Limb landmark coordinates:
- - - - -
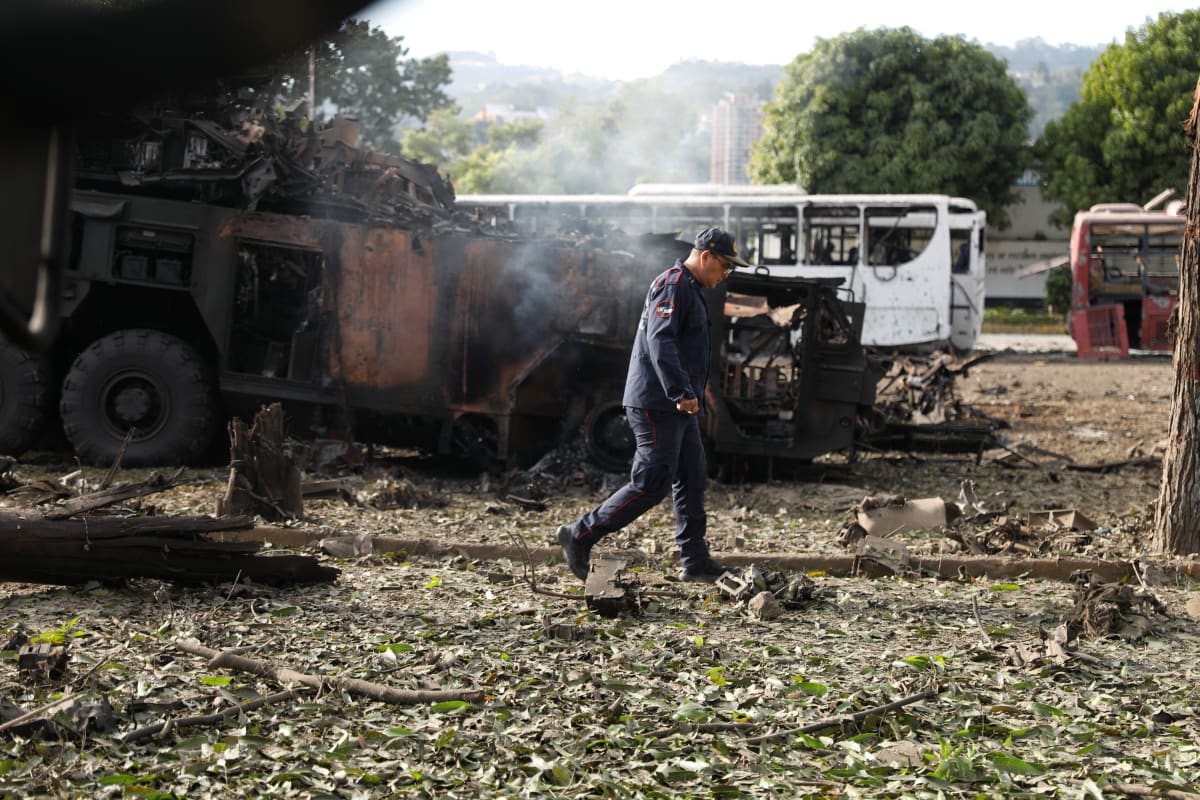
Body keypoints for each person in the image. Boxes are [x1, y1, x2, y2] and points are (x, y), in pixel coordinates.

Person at [557, 227, 750, 582]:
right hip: (659, 403)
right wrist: (680, 392)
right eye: (725, 267)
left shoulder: (690, 288)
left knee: (692, 475)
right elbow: (660, 341)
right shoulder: (673, 284)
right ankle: (579, 534)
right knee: (650, 484)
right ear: (705, 257)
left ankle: (694, 561)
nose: (726, 275)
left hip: (677, 404)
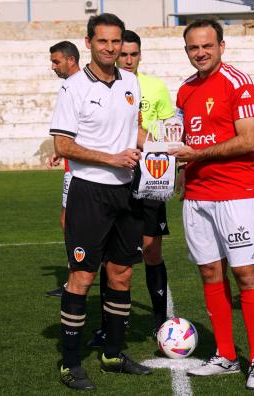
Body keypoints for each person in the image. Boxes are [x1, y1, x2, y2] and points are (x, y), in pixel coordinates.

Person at [49, 13, 151, 391]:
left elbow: (132, 130)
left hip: (127, 190)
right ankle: (71, 363)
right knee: (83, 277)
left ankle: (112, 353)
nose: (111, 48)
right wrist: (111, 158)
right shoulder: (73, 87)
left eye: (116, 42)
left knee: (121, 273)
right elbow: (63, 145)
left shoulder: (131, 82)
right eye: (103, 41)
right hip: (89, 191)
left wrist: (161, 146)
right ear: (89, 41)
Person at [168, 19, 254, 390]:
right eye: (194, 48)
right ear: (187, 51)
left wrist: (196, 154)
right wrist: (176, 171)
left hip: (236, 196)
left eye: (207, 46)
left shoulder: (238, 83)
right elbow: (181, 139)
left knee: (246, 275)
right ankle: (226, 355)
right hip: (196, 198)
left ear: (221, 46)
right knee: (210, 273)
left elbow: (247, 141)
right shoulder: (184, 91)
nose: (201, 53)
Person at [87, 29, 174, 347]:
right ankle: (107, 326)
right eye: (122, 54)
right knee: (108, 256)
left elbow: (167, 132)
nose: (127, 59)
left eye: (133, 54)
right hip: (111, 177)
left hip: (149, 176)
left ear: (140, 55)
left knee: (151, 250)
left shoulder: (155, 88)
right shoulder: (98, 86)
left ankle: (161, 323)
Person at [45, 40, 81, 298]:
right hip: (72, 165)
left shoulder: (75, 86)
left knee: (71, 222)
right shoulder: (74, 85)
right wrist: (60, 150)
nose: (53, 66)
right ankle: (74, 277)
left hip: (80, 170)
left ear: (71, 60)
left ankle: (77, 278)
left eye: (56, 61)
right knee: (68, 221)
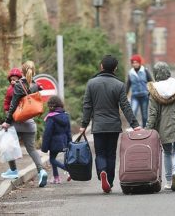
- - - - -
Exercise: Once you find the line with "left shoulder: (155, 88)" above, print it and every line after it up to and including the line with "right ankle: (74, 277)", exactly as written and nothing else.

Reply to the exercise:
left shoulder: (155, 88)
right shoulder: (98, 86)
left ankle: (161, 323)
Person at [45, 40, 81, 298]:
right hip: (72, 165)
left shoulder: (75, 86)
left knee: (71, 222)
right shoulder: (74, 85)
right wrist: (60, 150)
nose: (53, 66)
right ankle: (74, 277)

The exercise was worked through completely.